Alex Proba X Toni Garrn Foundation

Wie die leuchten! 

Toni Garrn bringt jetzt Teppiche heraus. Entworfen von afrikanischen Schülerinnen, auf den Weg gebracht von Designerin Alex Proba und handgeknüpft in Indien, kommt der Verkauf der „Toni Garrn Foundation“ zugute. Und damit den Mädchen, die sie entwarfen. Wir sprachen mit dem deutschen Model über seine Stiftung, Bildung als Privileg und sein Faible für starke Farben.

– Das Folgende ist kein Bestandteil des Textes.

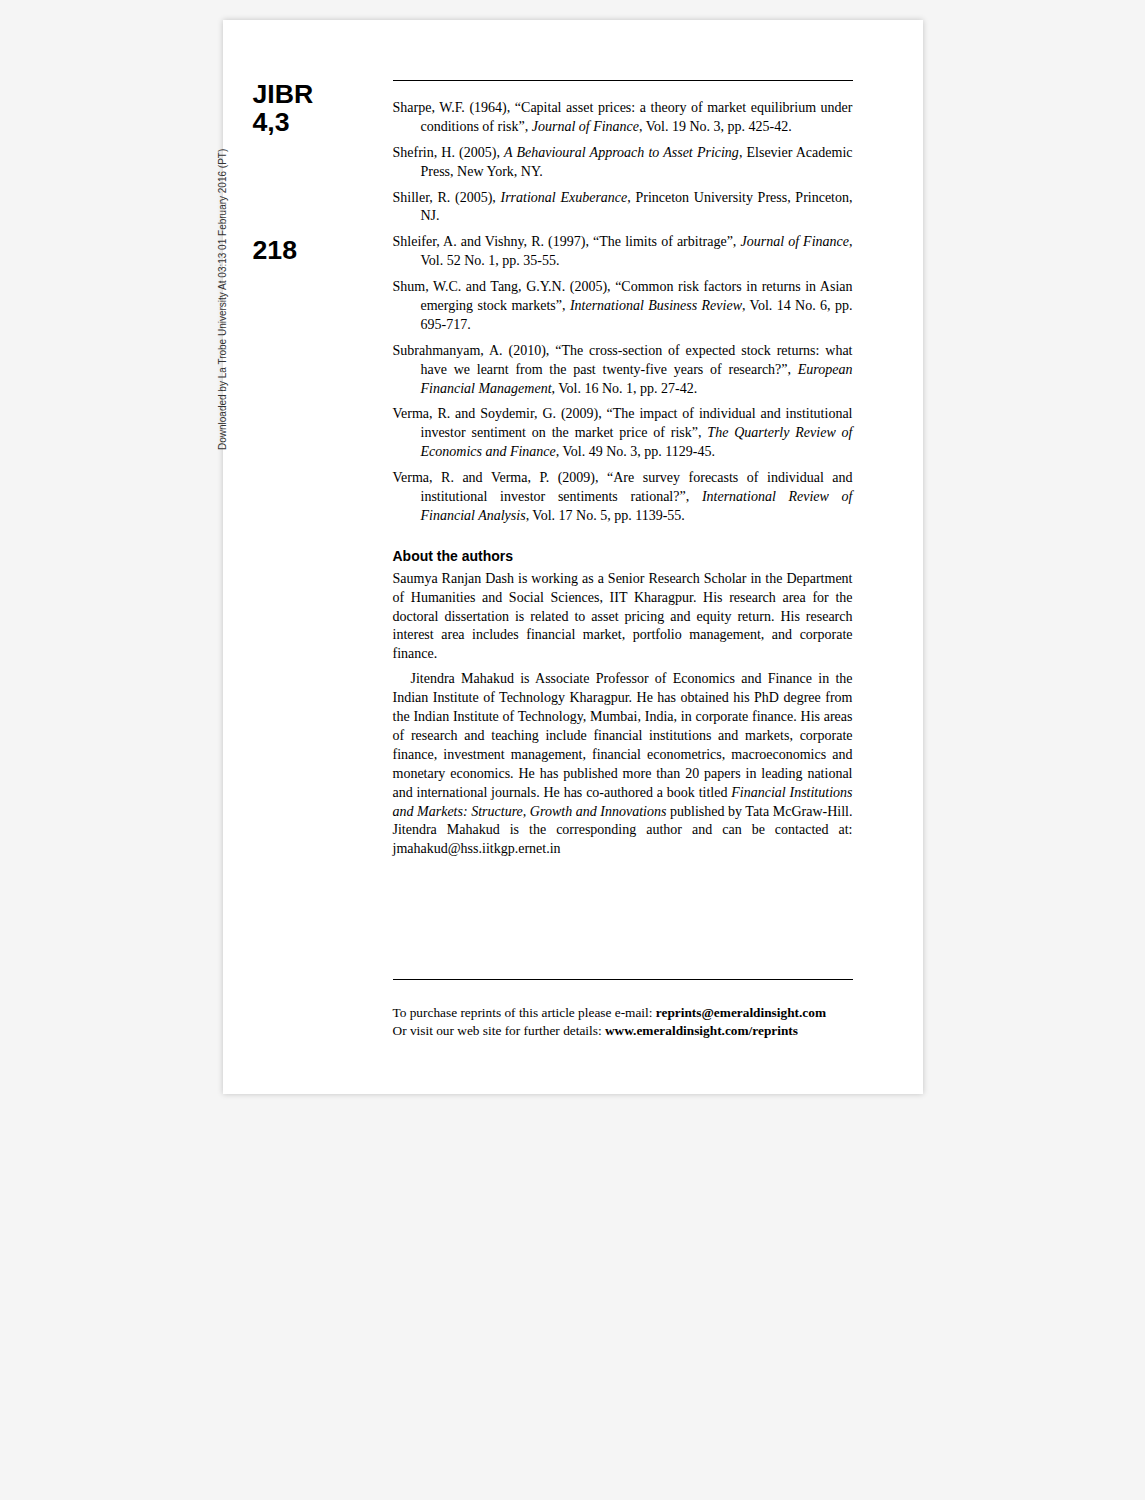Downloaded by La Trobe University At 03:13 01 February 2016 (PT)
JIBR
4,3
218
Sharpe, W.F. (1964), “Capital asset prices: a theory of market equilibrium under conditions of risk”, Journal of Finance, Vol. 19 No. 3, pp. 425-42.
Shefrin, H. (2005), A Behavioural Approach to Asset Pricing, Elsevier Academic Press, New York, NY.
Shiller, R. (2005), Irrational Exuberance, Princeton University Press, Princeton, NJ.
Shleifer, A. and Vishny, R. (1997), “The limits of arbitrage”, Journal of Finance, Vol. 52 No. 1, pp. 35-55.
Shum, W.C. and Tang, G.Y.N. (2005), “Common risk factors in returns in Asian emerging stock markets”, International Business Review, Vol. 14 No. 6, pp. 695-717.
Subrahmanyam, A. (2010), “The cross-section of expected stock returns: what have we learnt from the past twenty-five years of research?”, European Financial Management, Vol. 16 No. 1, pp. 27-42.
Verma, R. and Soydemir, G. (2009), “The impact of individual and institutional investor sentiment on the market price of risk”, The Quarterly Review of Economics and Finance, Vol. 49 No. 3, pp. 1129-45.
Verma, R. and Verma, P. (2009), “Are survey forecasts of individual and institutional investor sentiments rational?”, International Review of Financial Analysis, Vol. 17 No. 5, pp. 1139-55.
About the authors
Saumya Ranjan Dash is working as a Senior Research Scholar in the Department of Humanities and Social Sciences, IIT Kharagpur. His research area for the doctoral dissertation is related to asset pricing and equity return. His research interest area includes financial market, portfolio management, and corporate finance.
Jitendra Mahakud is Associate Professor of Economics and Finance in the Indian Institute of Technology Kharagpur. He has obtained his PhD degree from the Indian Institute of Technology, Mumbai, India, in corporate finance. His areas of research and teaching include financial institutions and markets, corporate finance, investment management, financial econometrics, macroeconomics and monetary economics. He has published more than 20 papers in leading national and international journals. He has co-authored a book titled Financial Institutions and Markets: Structure, Growth and Innovations published by Tata McGraw-Hill. Jitendra Mahakud is the corresponding author and can be contacted at: jmahakud@hss.iitkgp.ernet.in
To purchase reprints of this article please e-mail: reprints@emeraldinsight.com
Or visit our web site for further details: www.emeraldinsight.com/reprints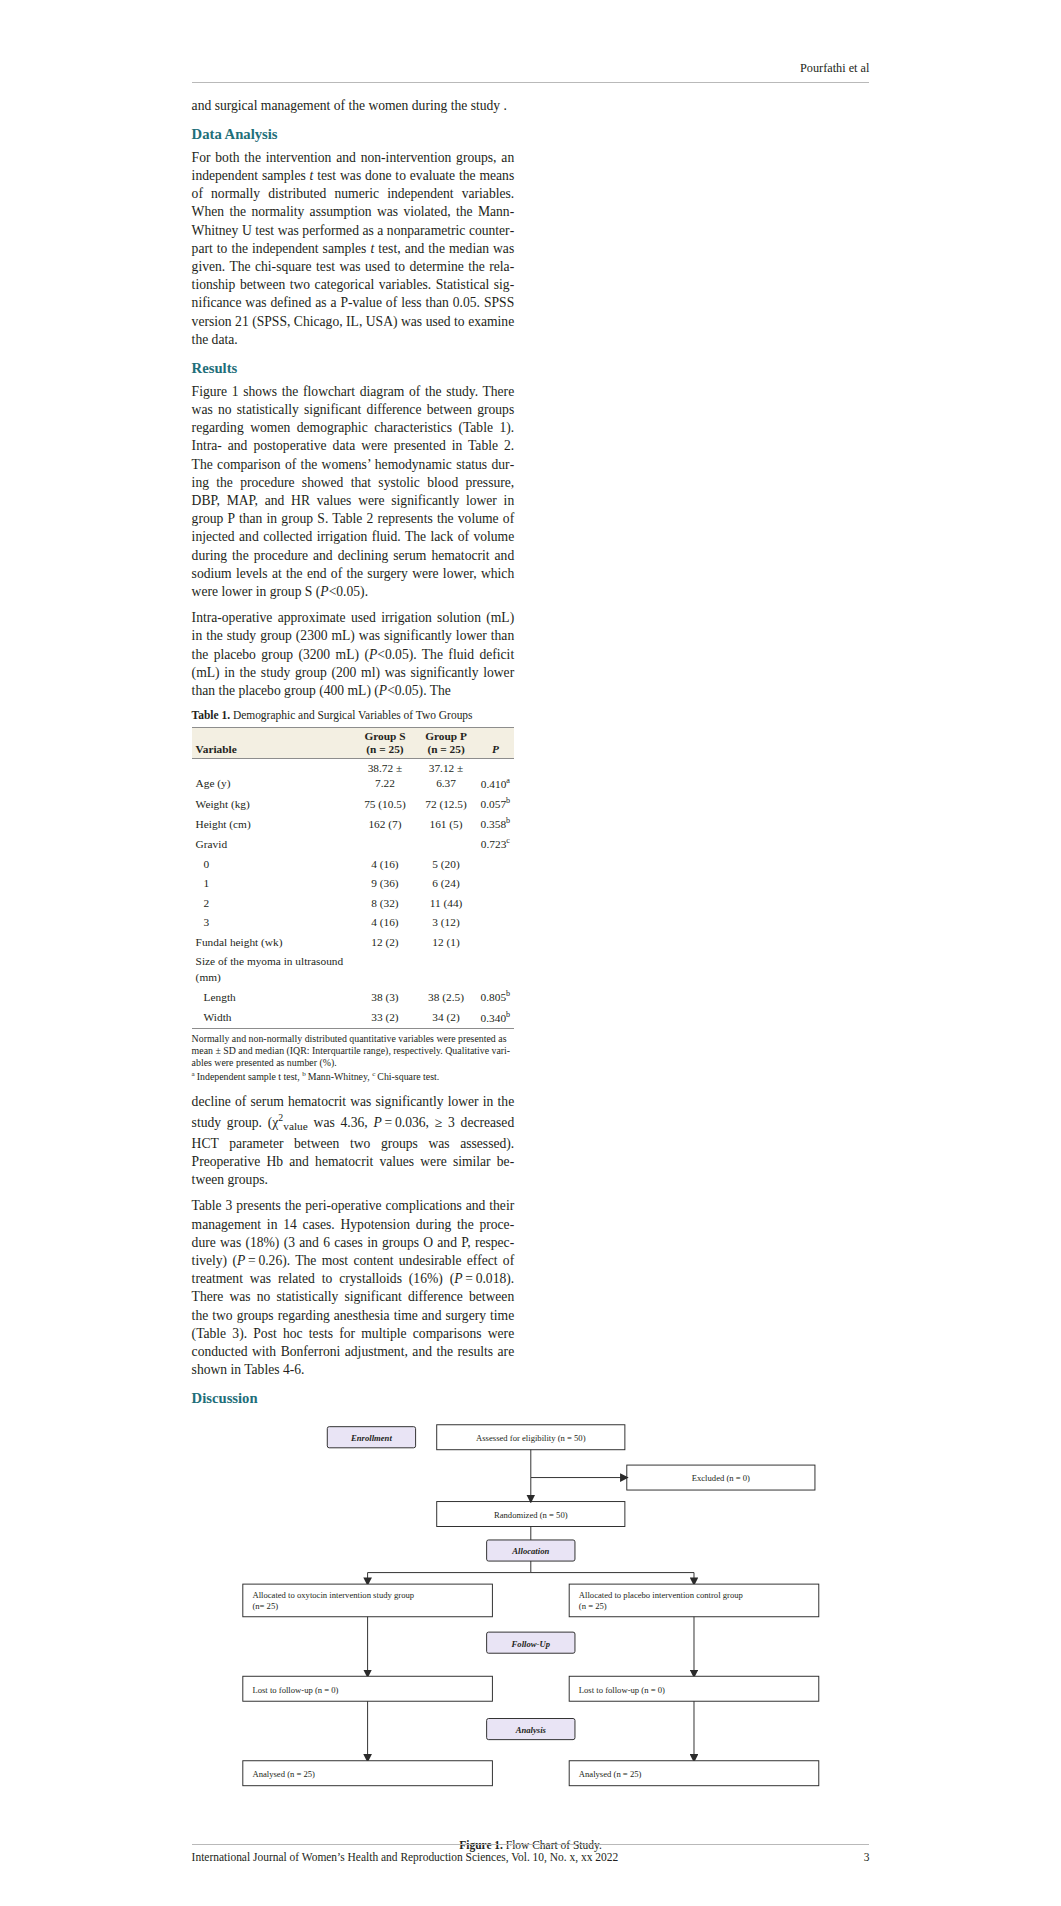Pourfathi et al
and surgical management of the women during the study .
Data Analysis
For both the intervention and non-intervention groups, an independent samples t test was done to evaluate the means of normally distributed numeric independent variables. When the normality assumption was violated, the Mann-Whitney U test was performed as a nonparametric counterpart to the independent samples t test, and the median was given. The chi-square test was used to determine the relationship between two categorical variables. Statistical significance was defined as a P-value of less than 0.05. SPSS version 21 (SPSS, Chicago, IL, USA) was used to examine the data.
Results
Figure 1 shows the flowchart diagram of the study. There was no statistically significant difference between groups regarding women demographic characteristics (Table 1). Intra- and postoperative data were presented in Table 2. The comparison of the womens’ hemodynamic status during the procedure showed that systolic blood pressure, DBP, MAP, and HR values were significantly lower in group P than in group S. Table 2 represents the volume of injected and collected irrigation fluid. The lack of volume during the procedure and declining serum hematocrit and sodium levels at the end of the surgery were lower, which were lower in group S (P<0.05).
Intra-operative approximate used irrigation solution (mL) in the study group (2300 mL) was significantly lower than the placebo group (3200 mL) (P<0.05). The fluid deficit (mL) in the study group (200 ml) was significantly lower than the placebo group (400 mL) (P<0.05). The
Table 1. Demographic and Surgical Variables of Two Groups
| Variable | Group S (n = 25) | Group P (n = 25) | P |
| --- | --- | --- | --- |
| Age (y) | 38.72 ± 7.22 | 37.12 ± 6.37 | 0.410 a |
| Weight (kg) | 75 (10.5) | 72 (12.5) | 0.057 b |
| Height (cm) | 162 (7) | 161 (5) | 0.358 b |
| Gravid | | | 0.723 c |
| 0 | 4 (16) | 5 (20) | |
| 1 | 9 (36) | 6 (24) | |
| 2 | 8 (32) | 11 (44) | |
| 3 | 4 (16) | 3 (12) | |
| Fundal height (wk) | 12 (2) | 12 (1) | |
| Size of the myoma in ultrasound (mm) | | | |
| Length | 38 (3) | 38 (2.5) | 0.805 b |
| Width | 33 (2) | 34 (2) | 0.340 b |
Normally and non-normally distributed quantitative variables were presented as mean ± SD and median (IQR: Interquartile range), respectively. Qualitative variables were presented as number (%).
a Independent sample t test, b Mann-Whitney, c Chi-square test.
decline of serum hematocrit was significantly lower in the study group. (χ2value was 4.36, P = 0.036, ≥ 3 decreased HCT parameter between two groups was assessed). Preoperative Hb and hematocrit values were similar between groups.
Table 3 presents the peri-operative complications and their management in 14 cases. Hypotension during the procedure was (18%) (3 and 6 cases in groups O and P, respectively) (P = 0.26). The most content undesirable effect of treatment was related to crystalloids (16%) (P = 0.018). There was no statistically significant difference between the two groups regarding anesthesia time and surgery time (Table 3). Post hoc tests for multiple comparisons were conducted with Bonferroni adjustment, and the results are shown in Tables 4-6.
Discussion
Enrollment Assessed for eligibility (n = 50) Excluded (n = 0) Randomized (n = 50) Allocation Allocated to oxytocin intervention study group (n= 25) Allocated to placebo intervention control group (n = 25) Follow-Up Lost to follow-up (n = 0) Lost to follow-up (n = 0) Analysis Analysed (n = 25) Analysed (n = 25)
Figure 1. Flow Chart of Study.
International Journal of Women’s Health and Reproduction Sciences, Vol. 10, No. x, xx 2022 3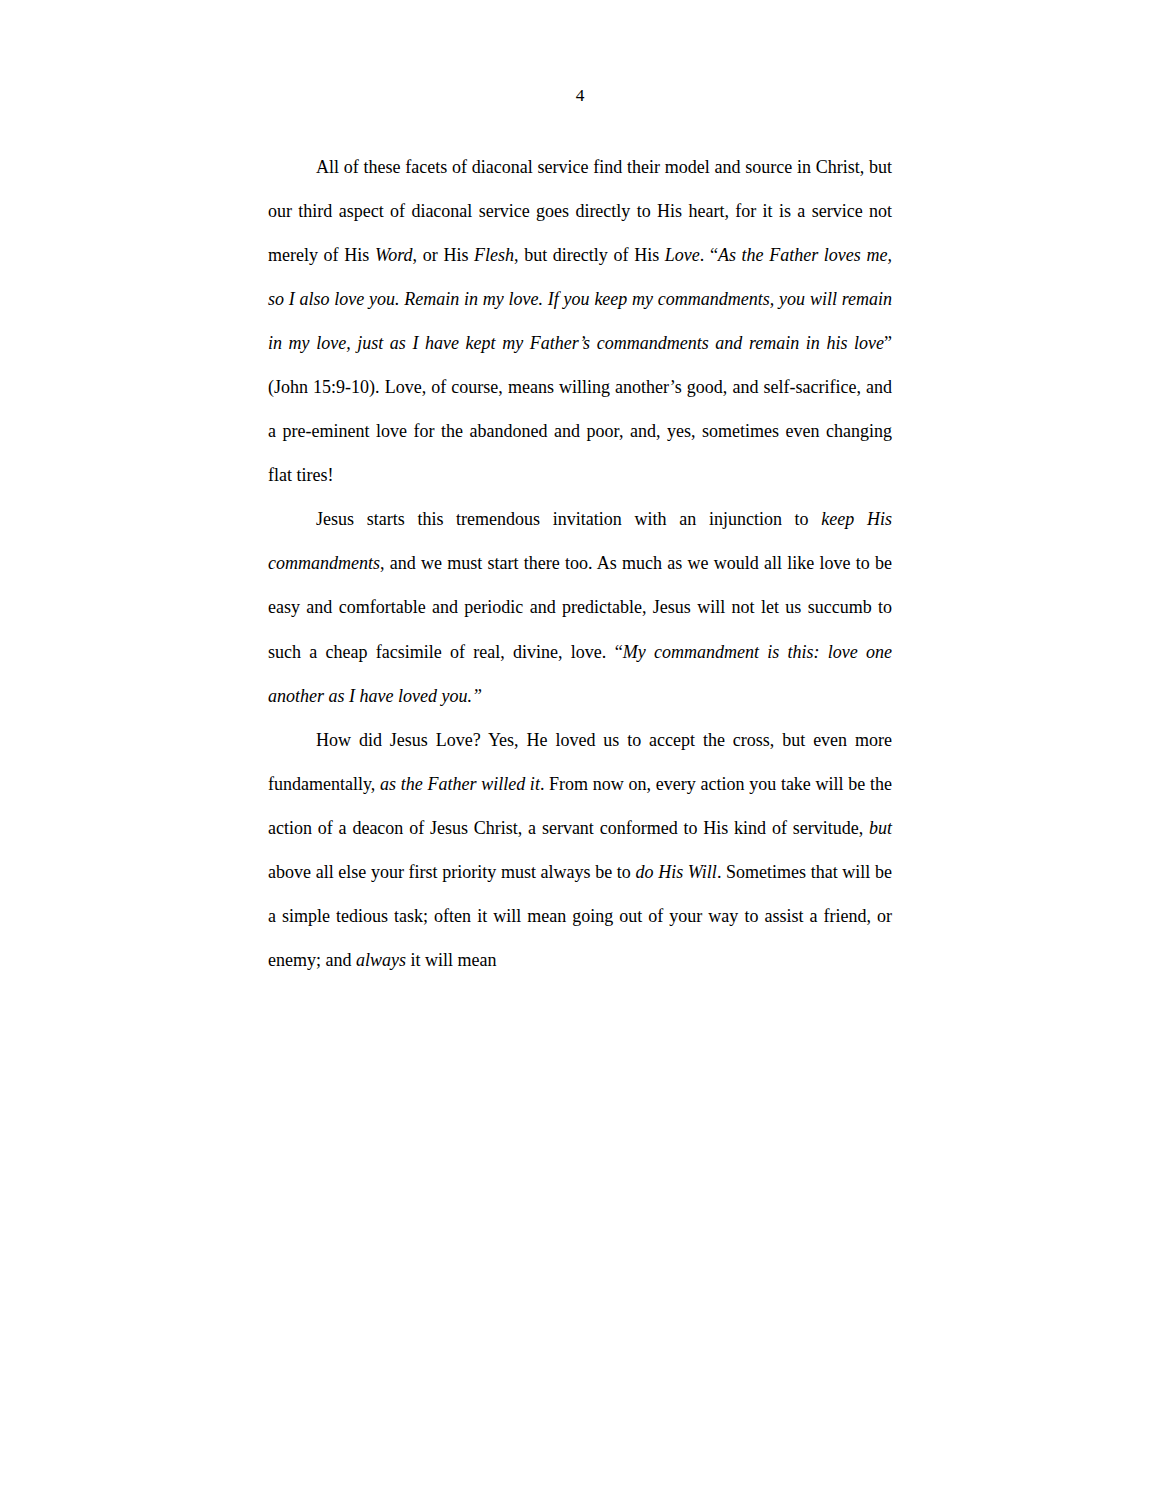4
All of these facets of diaconal service find their model and source in Christ, but our third aspect of diaconal service goes directly to His heart, for it is a service not merely of His Word, or His Flesh, but directly of His Love. “As the Father loves me, so I also love you. Remain in my love. If you keep my commandments, you will remain in my love, just as I have kept my Father’s commandments and remain in his love” (John 15:9-10). Love, of course, means willing another’s good, and self-sacrifice, and a pre-eminent love for the abandoned and poor, and, yes, sometimes even changing flat tires!
Jesus starts this tremendous invitation with an injunction to keep His commandments, and we must start there too. As much as we would all like love to be easy and comfortable and periodic and predictable, Jesus will not let us succumb to such a cheap facsimile of real, divine, love. “My commandment is this: love one another as I have loved you.”
How did Jesus Love? Yes, He loved us to accept the cross, but even more fundamentally, as the Father willed it. From now on, every action you take will be the action of a deacon of Jesus Christ, a servant conformed to His kind of servitude, but above all else your first priority must always be to do His Will. Sometimes that will be a simple tedious task; often it will mean going out of your way to assist a friend, or enemy; and always it will mean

Toni Garrn sitzt im Büro ihrer Stiftung in Berlin, aber wo sind die Teppiche? „Ich zeige es gern mal“, sagt sie, schnappt sich den Laptop und schwenkt ihm über den Boden, sodass auf dem Bildschirm die knallbunten Stücke mit den amorphen Formen und der reliefhaften Oberfläche erscheinen – und für einen winzigen Moment auch ihre Tochter Luca Malaika, die im Juli zur Welt kam. Sie liegt bestens umsorgt auf dieser farbenfrohen Textilwiese, „die Maus ist ja immer dabei“, erklärt Toni Garrn, bevor sie auf ihr anderes Baby zu sprechen kommt. Seit fünf Jahren gibt es die „Toni Garrn Foundation“,  das deutsche Supermodel hat sie zusammen mit dem Kinderhilfswerk „Plan international“ gegründet, um in Afrika Schulprojekte zu betreuen, die Mädchen Bildung, Sicherheit, Selbstbewusstsein – kurz: eine Zukunft – geben. Das Geld dafür kommt durch Spenden zusammen – und nun auch über den Verkauf von eigens entworfenen Teppichen. Dafür hat sich die Stiftung mit „Little Proba“ zusammen getan, einer Initiative der Designerin Alex Proba. Die gebürtige Lüdenscheiderin, die seit vielen Jahren ihr Büro in New York  führt, wurde mit starkfarbigen abstrakten Wandgemälden international bekannt und ist auch mit einer Home Kollektion erfolgreich. Bei „Little Proba“ wiederum entstehen Teppiche nach den Entwürfen von Kindern. Das fördert ihre Kreativität und kommt anderen, bedürftigen Kindern zugute, denn der Verkauf der Textilien wird an Wohltätigkeitsorganisationen gespendet. So wurde Toni Garrn auf die Idee aufmerksam.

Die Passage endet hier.